▶ Polecenie i wymagania
Znajdź w poniższych rekordach każdy wiersz zawierający ciąg „section” i przepisz te wiersze w całości.
======== Dostarczone informacje ========
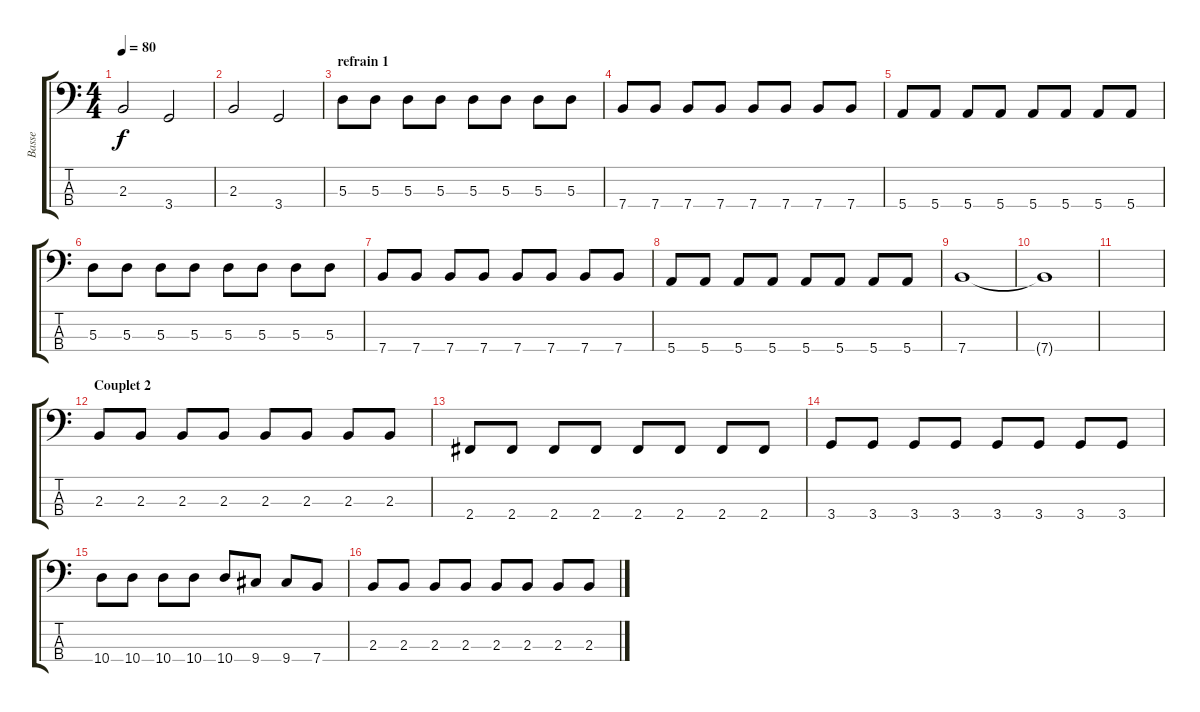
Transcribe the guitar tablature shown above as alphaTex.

\track ("Basse" "Basse") {instrument electricbasspick}
\staff {score tabs}
\tuning (G2 D2 A1 E1) {hide}
\ts (4 4)
\tempo 80
\clef f4
\ks c
2.3.2{dy f} 3.4.2 |
2.3.2 3.4.2 |
\section ("" "refrain 1")
5.3.8 5.3.8 5.3.8 5.3.8 5.3.8 5.3.8 5.3.8 5.3.8 |
7.4.8 7.4.8 7.4.8 7.4.8 7.4.8 7.4.8 7.4.8 7.4.8 |
5.4.8 5.4.8 5.4.8 5.4.8 5.4.8 5.4.8 5.4.8 5.4.8 |
5.3.8 5.3.8 5.3.8 5.3.8 5.3.8 5.3.8 5.3.8 5.3.8 |
7.4.8 7.4.8 7.4.8 7.4.8 7.4.8 7.4.8 7.4.8 7.4.8 |
5.4.8 5.4.8 5.4.8 5.4.8 5.4.8 5.4.8 5.4.8 5.4.8 |
7.4.1 |
7.4{t}.1 |
|
\section ("" "Couplet 2")
2.3.8 2.3.8 2.3.8 2.3.8 2.3.8 2.3.8 2.3.8 2.3.8 |
2.4.8 2.4.8 2.4.8 2.4.8 2.4.8 2.4.8 2.4.8 2.4.8 |
3.4.8 3.4.8 3.4.8 3.4.8 3.4.8 3.4.8 3.4.8 3.4.8 |
10.4.8 10.4.8 10.4.8 10.4.8 10.4.8 9.4.8 9.4.8 7.4.8 |
2.3.8 2.3.8 2.3.8 2.3.8 2.3.8 2.3.8 2.3.8 2.3.8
========
▶ Odpowiedź do ćwiczenia
\section ("" "refrain 1")
\section ("" "Couplet 2")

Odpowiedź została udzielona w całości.